**Tu tarea:**
Continúa la reseña sobre “Kilómetro dos veintiocho” a partir de su última oración.

**Texto para analizar:**

Un punto exacto al costado de una ruta argentina, “Kilómetro dos veintiocho” presenta un mundo desolado, perdido, marginal. Un espacio olvidado por los tiempos lineales de la ciudad, pero sin poder recurrir a las rutinas cíclicas del campo. En este espacio fronterizo se desarrollan las situaciones cotidianas de los sujetos que no están en ningún lugar: una madre resignada y su hijo inútil, dos obreros que demoran en cambiar un cartel, un vendedor de cervezas, una prostituta sometida y una maestra rural. Es importante mencionar las excelentes actuaciones de todos los actores, que, a pesar de que interpretan roles muy difíciles, logran recrear personajes sumamente creíbles.
La escenografía hiper-realista reconstruye el lugar de paso por excelencia: por un lado, la casita de choza donde vive la madre con su hijo, y por el otro, el cartel de chapa, siempre inconcluso. El ruido de los autos al pasar entrecorta los diálogos de los personajes anunciando la imposibilidad de la comunicación. Cabe destacar el recurso del sonido y la musicalización. La iluminación ayuda a recrear un ambiente trágico y desolado.

**Material de estudio:**

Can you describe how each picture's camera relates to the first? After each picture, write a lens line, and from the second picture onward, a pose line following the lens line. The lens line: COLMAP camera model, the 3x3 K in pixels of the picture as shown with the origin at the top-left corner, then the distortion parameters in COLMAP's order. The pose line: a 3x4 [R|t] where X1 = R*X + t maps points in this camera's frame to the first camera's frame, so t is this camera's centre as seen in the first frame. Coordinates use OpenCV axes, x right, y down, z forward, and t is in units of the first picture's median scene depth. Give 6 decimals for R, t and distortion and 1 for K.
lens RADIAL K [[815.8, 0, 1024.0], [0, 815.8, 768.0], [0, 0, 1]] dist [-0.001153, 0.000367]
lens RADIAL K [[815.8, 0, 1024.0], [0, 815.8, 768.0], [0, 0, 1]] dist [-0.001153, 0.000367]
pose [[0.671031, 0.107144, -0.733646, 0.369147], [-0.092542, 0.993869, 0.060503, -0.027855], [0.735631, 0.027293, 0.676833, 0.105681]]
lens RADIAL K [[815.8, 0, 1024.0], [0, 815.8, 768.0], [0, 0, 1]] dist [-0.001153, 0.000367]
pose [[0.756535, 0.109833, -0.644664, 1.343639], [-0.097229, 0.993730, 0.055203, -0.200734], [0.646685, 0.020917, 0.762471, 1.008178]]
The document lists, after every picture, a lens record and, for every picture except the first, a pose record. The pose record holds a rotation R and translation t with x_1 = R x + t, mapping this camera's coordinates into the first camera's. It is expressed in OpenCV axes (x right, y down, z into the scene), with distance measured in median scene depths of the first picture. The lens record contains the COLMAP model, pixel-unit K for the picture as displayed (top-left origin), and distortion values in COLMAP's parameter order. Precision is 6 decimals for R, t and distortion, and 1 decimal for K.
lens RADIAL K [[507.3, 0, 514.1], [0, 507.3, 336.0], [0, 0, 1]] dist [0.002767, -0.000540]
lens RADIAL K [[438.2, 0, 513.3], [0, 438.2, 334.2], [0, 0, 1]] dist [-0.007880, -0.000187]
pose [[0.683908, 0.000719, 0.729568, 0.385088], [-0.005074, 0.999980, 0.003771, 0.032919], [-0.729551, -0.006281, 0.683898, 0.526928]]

**Respuesta del ejercicio:**
Arrojados al mundo, en la incertidumbre de no pertenecer a ninguna parte, los personajes deambulan sin poder establecer relaciones amorosas, ni siquiera complicidades. Entre la prostituta y la maestra hay pura continuidad: “las mujeres son putas que se cansaron de esperar”, le dice una a la otra. Entre la heterosexualidad y la homosexualidad tampoco hay límites claros: dos hombres se tocan por primera vez, no hay encuentro sino soledad.
La obra despliega una serie de situaciones que funcionan como un sistema en sí mismo. La madre se va de la casa y le dice al hijo “Vuelvo en 9 porrones”, y las cervezas funcionan como unidad de medida del tiempo. La prostituta ofrece “una mamada por dos pesos”, el sexo se confunde con la violencia, un lugar que nadie se tomó el trabajo de nombrar y entonces quedó KM 228.
Con una muy trabajada puesta en escena “Kilómetro Dos Veintiocho” es una excelente oportunidad para ver un espectáculo comprometido, profundo y dramático.